Task requirements: For each line below that contains the word "OneDrive", return that line.

╔══

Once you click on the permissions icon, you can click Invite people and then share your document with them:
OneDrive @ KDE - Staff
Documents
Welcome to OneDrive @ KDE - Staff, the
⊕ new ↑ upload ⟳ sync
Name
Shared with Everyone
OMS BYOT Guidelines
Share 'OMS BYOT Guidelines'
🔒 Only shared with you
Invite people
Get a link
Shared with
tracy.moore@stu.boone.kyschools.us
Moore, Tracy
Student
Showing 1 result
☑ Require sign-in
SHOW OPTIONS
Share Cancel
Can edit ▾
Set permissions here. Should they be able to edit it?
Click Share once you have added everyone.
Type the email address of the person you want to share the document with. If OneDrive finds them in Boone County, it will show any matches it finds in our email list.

╚══
╔══

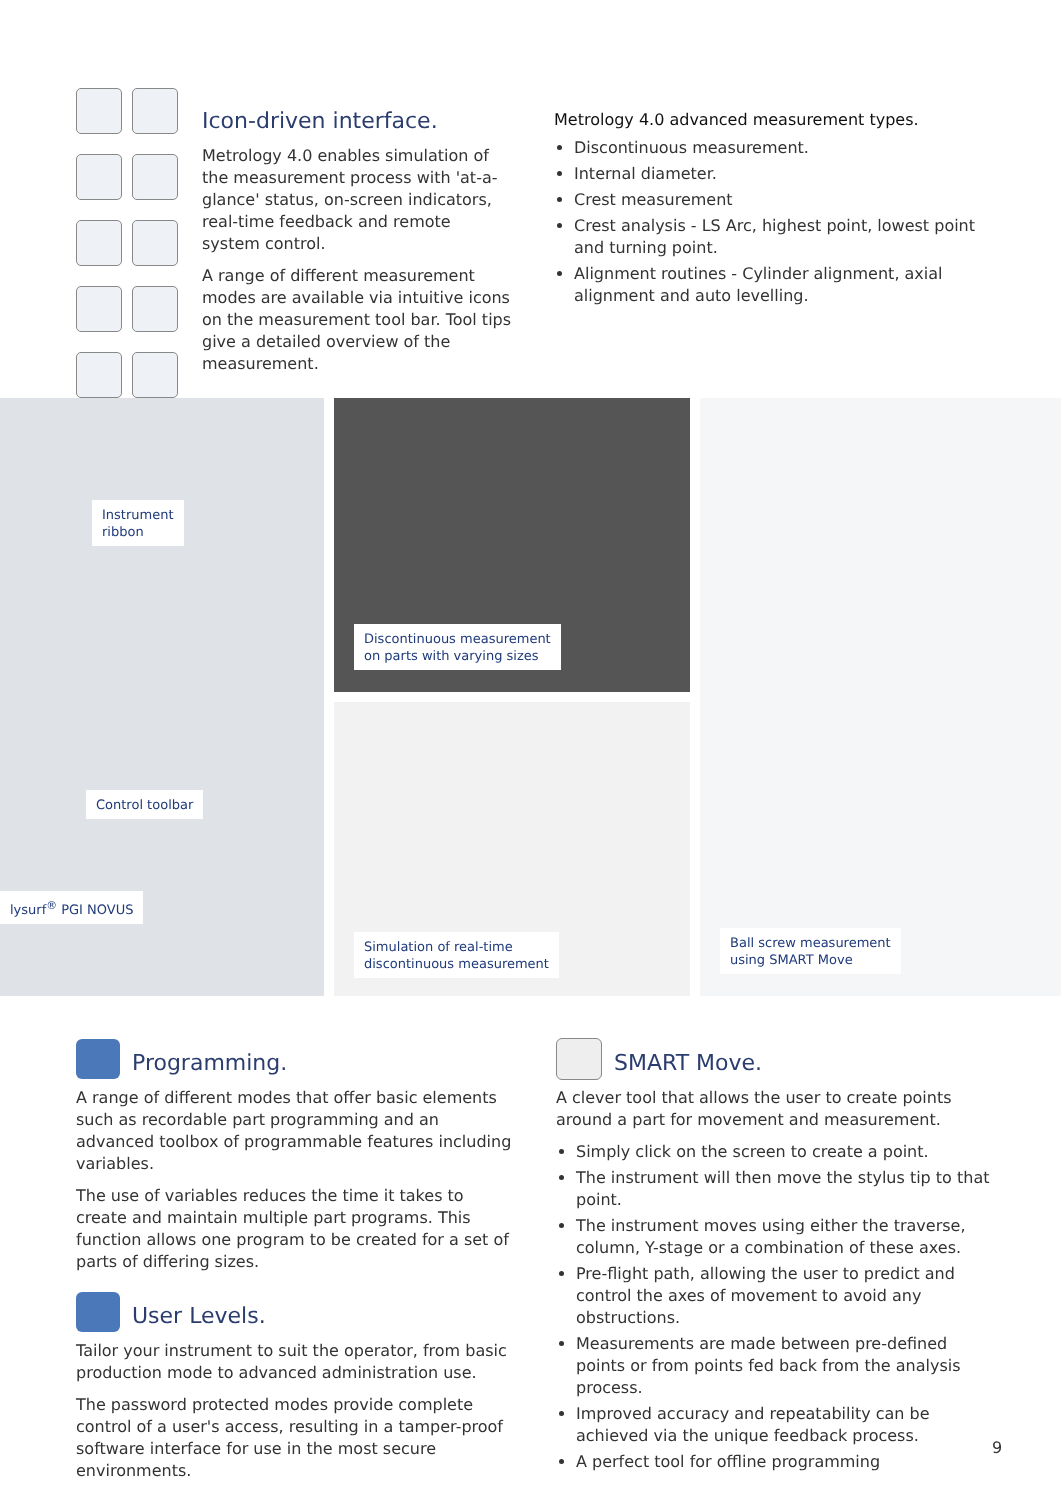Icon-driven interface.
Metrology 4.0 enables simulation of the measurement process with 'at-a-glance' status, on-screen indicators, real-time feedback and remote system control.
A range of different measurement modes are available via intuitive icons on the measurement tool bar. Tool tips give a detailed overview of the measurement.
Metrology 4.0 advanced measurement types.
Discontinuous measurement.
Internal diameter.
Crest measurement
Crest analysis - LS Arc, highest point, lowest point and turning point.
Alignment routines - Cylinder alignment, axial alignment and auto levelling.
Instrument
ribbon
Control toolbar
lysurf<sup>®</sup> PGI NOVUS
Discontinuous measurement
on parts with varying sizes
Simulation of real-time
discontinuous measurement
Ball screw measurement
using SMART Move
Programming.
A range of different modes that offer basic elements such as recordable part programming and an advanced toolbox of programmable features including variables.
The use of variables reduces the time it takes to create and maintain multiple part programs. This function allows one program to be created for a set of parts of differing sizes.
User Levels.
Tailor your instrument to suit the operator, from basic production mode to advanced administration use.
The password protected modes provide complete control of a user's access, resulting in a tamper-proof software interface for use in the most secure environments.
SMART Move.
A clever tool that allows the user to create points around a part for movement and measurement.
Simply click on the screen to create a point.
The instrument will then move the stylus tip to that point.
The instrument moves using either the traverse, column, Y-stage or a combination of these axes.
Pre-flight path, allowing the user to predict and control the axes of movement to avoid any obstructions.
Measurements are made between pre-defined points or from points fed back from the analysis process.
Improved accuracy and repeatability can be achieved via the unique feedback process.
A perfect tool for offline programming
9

╚══

Finished exercise:
OneDrive @ KDE - Staff
Welcome to OneDrive @ KDE - Staff, the
Type the email address of the person you want to share the document with. If OneDrive finds them in Boone County, it will show any matches it finds in our email list.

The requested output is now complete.